Grüner Silvaner, or just Silvaner, was once the most planted variety in Germany. Today, it doesn’t even rank in the top five. It currently sits in sixth position behind Riesling, Müller-Thurgau, Spätburgunder (Pinot Noir), Dornfelder and Grauburgunder (Pinot Gris).
Klaus-Peter Keller’s Trocken Grüner Silvaner makes a good argument for the wine to move up a rung or two. As with any Keller wine, there is purity and typicity.
The fruit is sourced from Keller’s GG (Grosses Gewächs, or Grand Cru) vineyards in Bürgel in the village of Dalsheim in Rheinhessen. This classic terroir very well sheltered and sits in a south-facing position. The highly permeated Terra Fusca soils contain high levels of lime giving the wine that characteristic minerality and mouthwatering acidity.
Situated to the north of Nieder-Flörsheim, Flörsheim-Dalsheim (in the municipality of Dalsheim Bürgel) is located in the south-west of Germany near the border with Alsace.
"Cask sample.

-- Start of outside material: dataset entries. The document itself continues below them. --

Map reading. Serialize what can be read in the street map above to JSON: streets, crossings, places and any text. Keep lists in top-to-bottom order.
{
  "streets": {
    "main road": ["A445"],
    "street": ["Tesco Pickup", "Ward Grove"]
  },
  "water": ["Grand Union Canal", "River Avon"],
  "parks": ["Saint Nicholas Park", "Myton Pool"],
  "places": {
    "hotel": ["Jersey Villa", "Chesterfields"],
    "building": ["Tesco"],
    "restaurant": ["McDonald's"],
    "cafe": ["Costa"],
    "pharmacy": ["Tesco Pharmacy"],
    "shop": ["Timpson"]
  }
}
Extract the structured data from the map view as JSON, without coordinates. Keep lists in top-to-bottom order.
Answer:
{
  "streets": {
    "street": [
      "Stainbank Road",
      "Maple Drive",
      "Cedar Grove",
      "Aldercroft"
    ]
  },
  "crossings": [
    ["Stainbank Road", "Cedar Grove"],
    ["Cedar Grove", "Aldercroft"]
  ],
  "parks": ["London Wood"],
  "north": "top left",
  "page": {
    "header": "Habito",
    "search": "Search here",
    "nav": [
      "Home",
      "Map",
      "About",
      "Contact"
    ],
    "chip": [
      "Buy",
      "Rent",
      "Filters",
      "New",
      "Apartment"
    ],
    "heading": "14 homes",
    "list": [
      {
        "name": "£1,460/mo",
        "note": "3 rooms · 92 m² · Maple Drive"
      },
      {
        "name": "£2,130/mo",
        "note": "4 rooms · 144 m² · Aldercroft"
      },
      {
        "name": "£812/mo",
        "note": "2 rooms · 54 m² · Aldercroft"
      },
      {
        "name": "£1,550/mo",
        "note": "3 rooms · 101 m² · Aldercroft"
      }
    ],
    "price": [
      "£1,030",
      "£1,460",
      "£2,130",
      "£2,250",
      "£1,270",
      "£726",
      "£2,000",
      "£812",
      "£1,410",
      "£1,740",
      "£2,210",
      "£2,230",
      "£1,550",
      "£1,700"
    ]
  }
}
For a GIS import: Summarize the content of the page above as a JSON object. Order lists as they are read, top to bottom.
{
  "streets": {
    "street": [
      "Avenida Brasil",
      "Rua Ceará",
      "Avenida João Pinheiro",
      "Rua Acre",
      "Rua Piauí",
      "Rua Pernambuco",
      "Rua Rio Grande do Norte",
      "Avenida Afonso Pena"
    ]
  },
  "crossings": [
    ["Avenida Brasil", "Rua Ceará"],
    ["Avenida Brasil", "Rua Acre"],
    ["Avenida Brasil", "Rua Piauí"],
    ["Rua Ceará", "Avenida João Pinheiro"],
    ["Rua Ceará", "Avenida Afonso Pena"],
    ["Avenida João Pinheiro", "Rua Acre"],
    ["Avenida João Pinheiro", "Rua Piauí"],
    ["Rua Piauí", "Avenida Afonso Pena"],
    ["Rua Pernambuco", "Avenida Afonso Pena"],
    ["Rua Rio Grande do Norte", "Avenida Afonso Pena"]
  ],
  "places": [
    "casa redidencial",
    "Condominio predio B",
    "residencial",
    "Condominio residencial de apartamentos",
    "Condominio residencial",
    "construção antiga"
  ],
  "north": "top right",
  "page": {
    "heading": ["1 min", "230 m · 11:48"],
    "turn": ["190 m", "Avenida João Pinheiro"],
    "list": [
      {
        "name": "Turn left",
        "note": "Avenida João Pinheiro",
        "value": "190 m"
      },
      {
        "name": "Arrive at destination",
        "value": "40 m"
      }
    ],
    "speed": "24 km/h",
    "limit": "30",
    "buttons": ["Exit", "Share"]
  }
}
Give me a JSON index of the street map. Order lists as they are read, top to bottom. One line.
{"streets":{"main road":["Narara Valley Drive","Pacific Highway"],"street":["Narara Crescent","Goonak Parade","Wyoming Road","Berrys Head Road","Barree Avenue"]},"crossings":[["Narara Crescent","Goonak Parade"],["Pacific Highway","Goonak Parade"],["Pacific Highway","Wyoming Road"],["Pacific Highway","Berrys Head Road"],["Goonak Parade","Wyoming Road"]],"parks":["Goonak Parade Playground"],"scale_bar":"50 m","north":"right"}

Comes from Steingrube and Bürgel vineyards, as does the Grüner Silvaner, but Feuervogel is always from the older vines – 50+ years.
Smells riper and richer than the Grüner Silvaner, more pear and stone fruit than herbal. More spice, too. Creamy, inviting. Then on the palate, tension and intensity and a little more severe than I expected from the aroma yet still has creamy citrus. A wine that takes you on a journey of flavours and aromas in a short space of time."